Lozan Antlaşması'nın bağlayıcılığı sadece Türkiye için değil tüm taraf devletler için geçerli. İçinde yer alan ve başka antlaşmalarla da sürdürülen hükümler de o hükümleri uygulamakla yükümlü olan tüm taraflar için bağlayıcı. Örneğin, bugün Yunanistan'ın hükümranlığında bulunan adaların silahsızlandırılmış statüde olmaları hükmü. Türkiye, ikinci yüzyılda uluslararası antlaşmalardan ve uluslararası hukuktan doğan tüm haklarını koruma konusunda kararlı, ısrarcı ve uyuşmazlıkları mutlaka diyalog ve diplomasi ile barışçı yollardan çözmeye azimli bir yönetim ile yönetilmeyi hak ediyor. Böyle bir yönetimin bu azmini çağdaş ve uygar bir yöntemle göstermesi de büyük önem taşıyor.
Türkiye'de yaşayan tüm yurttaşlarımız adil, eşitlikçi, temel hak ve özgürlüklerden yana hiçbir kısıtlamayla karşılaşmadıkları bir toplum düzeninin özlemini çekiyor. Yirmi birinci yüzyılın ilk çeyreğini bitirmeye doğru ilerliyoruz. Bu ilk çeyrekte bazı alanlarda kazanılmış olan hakların kalıcılığını ve bunların hiçbir şekilde geri döndürülemeyeceğini kabul etmek gerçekçi ve adil bir demokrasi anlayışının da temel direği olarak görülmeli.

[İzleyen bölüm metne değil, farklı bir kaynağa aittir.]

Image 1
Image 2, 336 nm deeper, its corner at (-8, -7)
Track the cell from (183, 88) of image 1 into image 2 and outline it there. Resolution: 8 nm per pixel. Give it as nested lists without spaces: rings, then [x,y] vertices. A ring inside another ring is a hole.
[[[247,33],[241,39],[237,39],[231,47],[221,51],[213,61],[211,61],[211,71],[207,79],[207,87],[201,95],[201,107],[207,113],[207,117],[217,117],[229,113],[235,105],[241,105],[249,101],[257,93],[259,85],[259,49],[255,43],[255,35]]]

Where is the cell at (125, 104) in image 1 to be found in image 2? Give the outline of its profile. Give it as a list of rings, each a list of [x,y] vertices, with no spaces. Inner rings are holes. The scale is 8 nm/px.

Lakin, bir takım haklar kazanılırken bazı hakların kısıtlanmış olduğu gerçeğini de gözden uzak tutmamamız gerekiyor. Bugünün dünyasında küresel rekabette söz sahibi olabilmenin yolu insan hakları alanında giderek yaygınlaşan yeni evrensel değerlere saygı duymaktan geçiyor. Fikir ve ifade özgürlüğü, adil yargı, iklim değişikliği konusundaki duyarlılıklar, yaşam hakkı, geleceğine güvenle bakabilme hakkı, çevreye saygı, LGBTIQ+ hakları gibi konular artık temel insan hakları şemsiyesinin dışında görülmüyor. Türkiye'nin İstanbul Sözleşmesi gibi çağdaş değerlere sahip çıkan bir uluslararası belgeyi reddetmesi de ülkemizde yaşanan kadın hakları ihlallerinin önüne geçebilmenin yollarını ve güvencesini yok ediyor. Yeni bir düzen arayışı tüm bu eksiklikleri giderecek bir anlayışı da özlüyor.

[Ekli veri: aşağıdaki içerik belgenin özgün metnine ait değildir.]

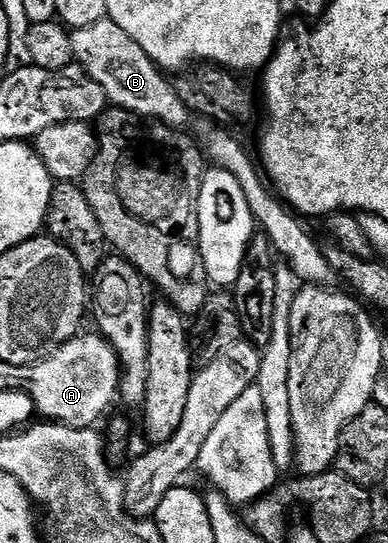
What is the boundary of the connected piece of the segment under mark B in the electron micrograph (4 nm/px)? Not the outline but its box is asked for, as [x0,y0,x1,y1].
[70,18,192,127]

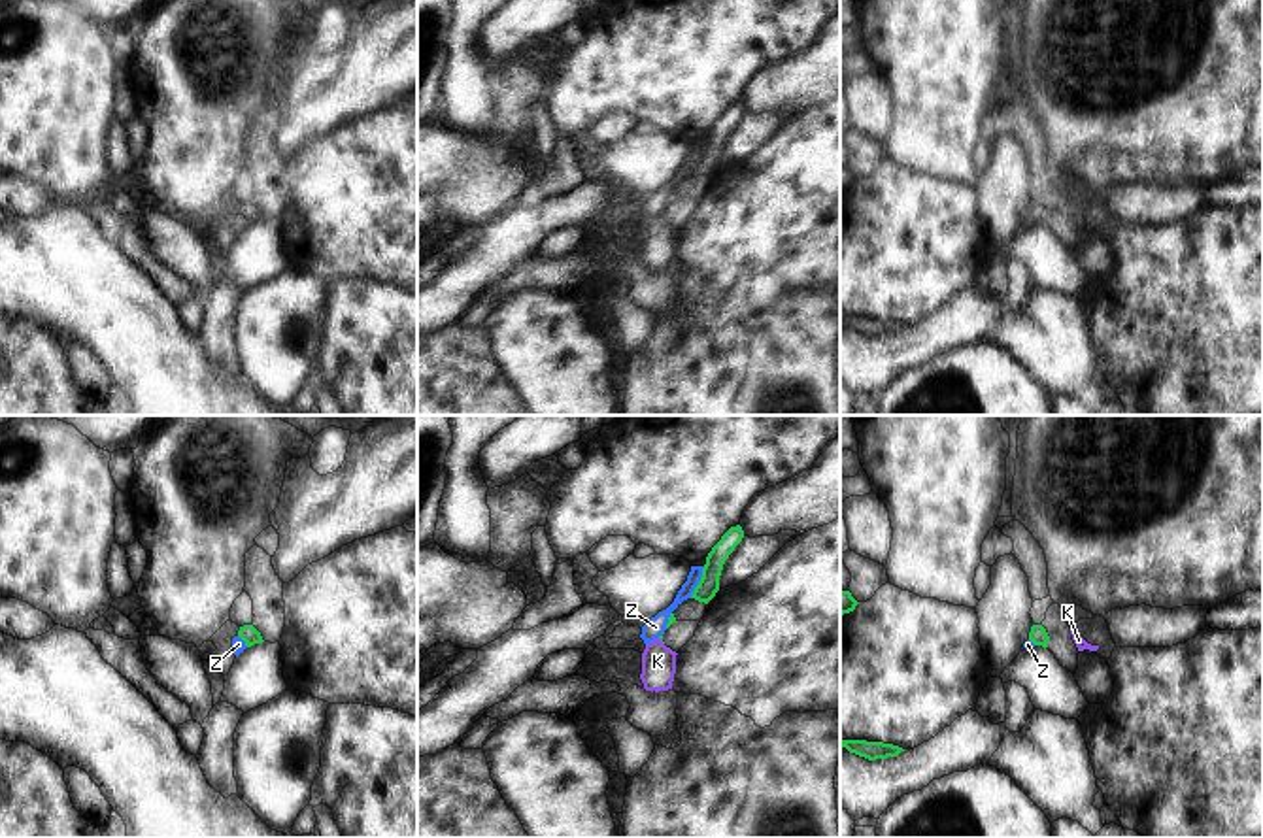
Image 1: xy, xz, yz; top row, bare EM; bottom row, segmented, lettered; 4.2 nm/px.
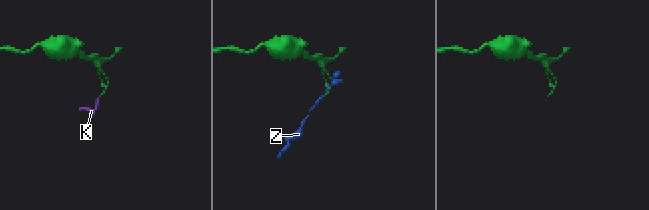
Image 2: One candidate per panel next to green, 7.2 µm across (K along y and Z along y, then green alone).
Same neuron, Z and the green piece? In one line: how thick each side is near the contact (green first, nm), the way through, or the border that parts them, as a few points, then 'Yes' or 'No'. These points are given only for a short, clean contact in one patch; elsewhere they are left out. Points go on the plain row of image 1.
Thickness 90 nm (green) against 70 nm. Boundary: xz (705, 144), (690, 174). No.

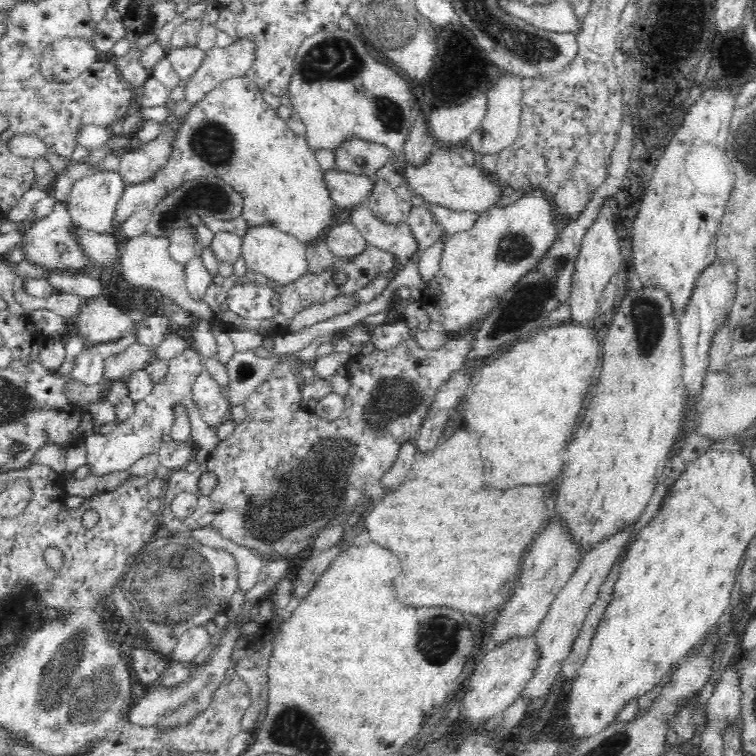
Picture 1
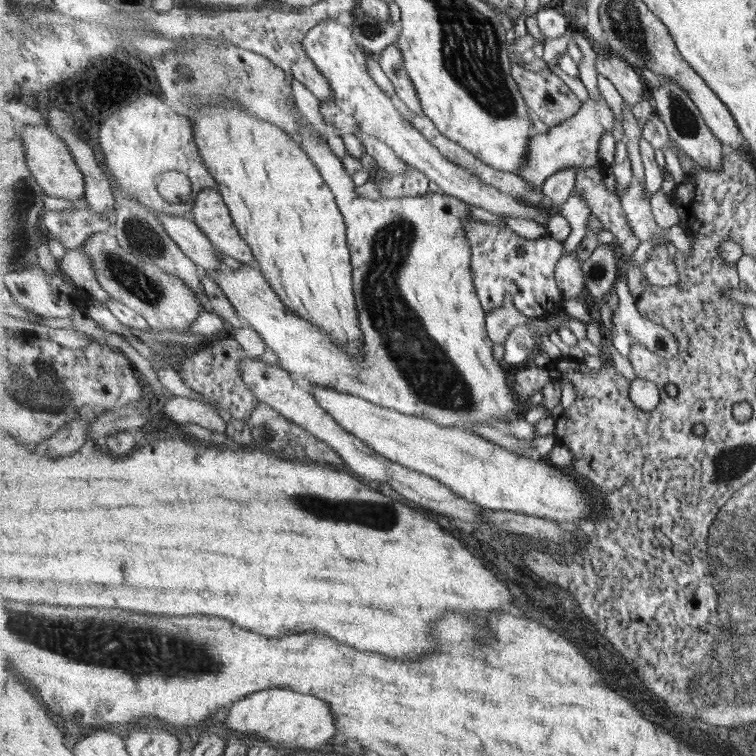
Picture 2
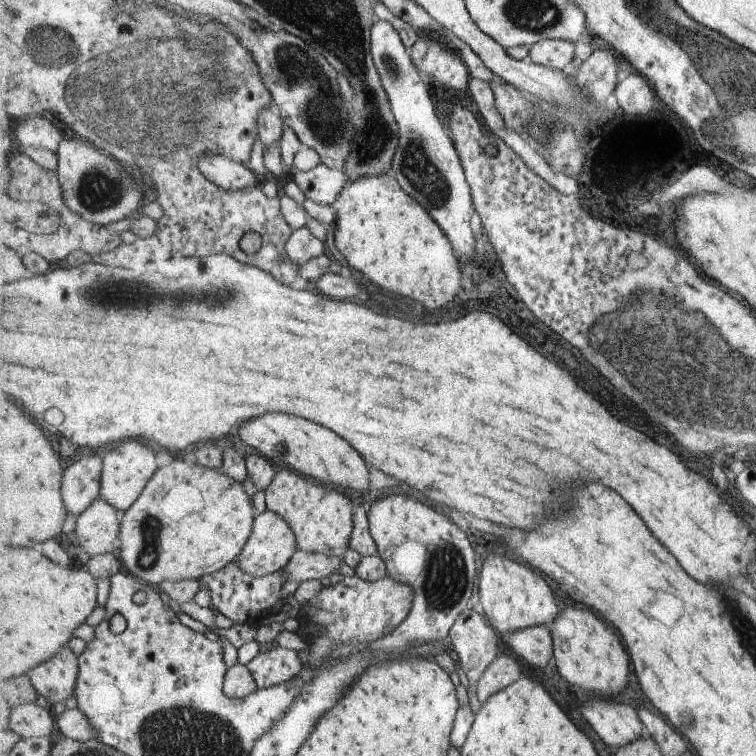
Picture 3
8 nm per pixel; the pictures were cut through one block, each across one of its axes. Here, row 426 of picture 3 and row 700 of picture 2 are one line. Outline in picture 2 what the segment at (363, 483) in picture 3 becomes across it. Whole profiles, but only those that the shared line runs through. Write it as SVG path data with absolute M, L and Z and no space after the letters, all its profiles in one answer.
M295 689L263 690L243 698L241 702L236 702L232 706L229 716L224 719L224 724L229 728L231 735L241 738L247 739L249 735L255 735L275 746L283 746L293 751L315 751L329 749L329 740L337 734L335 716L329 704L321 698L307 696L307 693L297 692Z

Toplum düzeni, huzur, barışçı ve kavgadan uzak bir yaşam biçimi "yurtta sulh" anlayışının temel direğidir. İç politikada geçmişin kavgalarını insanımıza özgü hoşgörü anlayışı ile helâlleşerek kapatan, toplumsal uzlaşıyı yeni bir gelecek güvencesine dayalı olarak yerleştiren bir demokrasi anlayışı dış politikaya da aynı olumlu yansımayı sağlar. İşte o zaman, "yurtta sulh", "cihanda sulh" ile bütünleşir. Türkiye'nin dış politikada da böyle bir anlayışa ihtiyacı var. Bu anlayış Türkiye'nin tıkanan dış politikasının da önünü açacak, Avrupa Birliği ile yeniden yakınlaşmamızı sağlayacak, Türkiye'nin ikili sorunlarının da birer Türkiye-AB sorununa dönüştürülmesi hevesinde olanların önünü tıkayacaktır.

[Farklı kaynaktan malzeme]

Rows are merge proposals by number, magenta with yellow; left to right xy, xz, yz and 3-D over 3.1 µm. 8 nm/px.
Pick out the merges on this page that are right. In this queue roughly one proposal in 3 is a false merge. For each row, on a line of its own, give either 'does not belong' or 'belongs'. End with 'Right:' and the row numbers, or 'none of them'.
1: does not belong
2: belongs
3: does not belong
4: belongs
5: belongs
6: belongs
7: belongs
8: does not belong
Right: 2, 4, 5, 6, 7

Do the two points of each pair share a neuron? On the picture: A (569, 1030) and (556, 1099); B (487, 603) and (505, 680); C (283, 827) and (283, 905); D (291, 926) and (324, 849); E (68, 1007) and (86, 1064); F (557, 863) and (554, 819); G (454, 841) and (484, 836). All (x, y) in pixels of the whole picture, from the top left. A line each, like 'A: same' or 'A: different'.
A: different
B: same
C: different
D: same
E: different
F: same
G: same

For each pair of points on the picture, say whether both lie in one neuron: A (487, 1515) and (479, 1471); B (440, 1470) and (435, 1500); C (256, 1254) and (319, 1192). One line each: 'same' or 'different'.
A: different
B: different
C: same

Türkiye'mizin gençleri ikinci yüzyılı kucaklamaya hevesle ve güçlü bir kararlılıkla hazırlanıyorlar. Atatürk'ün gençliğe hitabesinin vaktiyle ne kadar uzak görüşlü bir anlayışla yazıldığı ve ne büyük bir anlam taşıdığı bugün daha büyük bir netlik ve açıklık kazanıyor. Yolunuz açık olsun gençler, yolumuz açık olsun Türkiyem. İkinci yüzyılda her şey çok güzel olacak.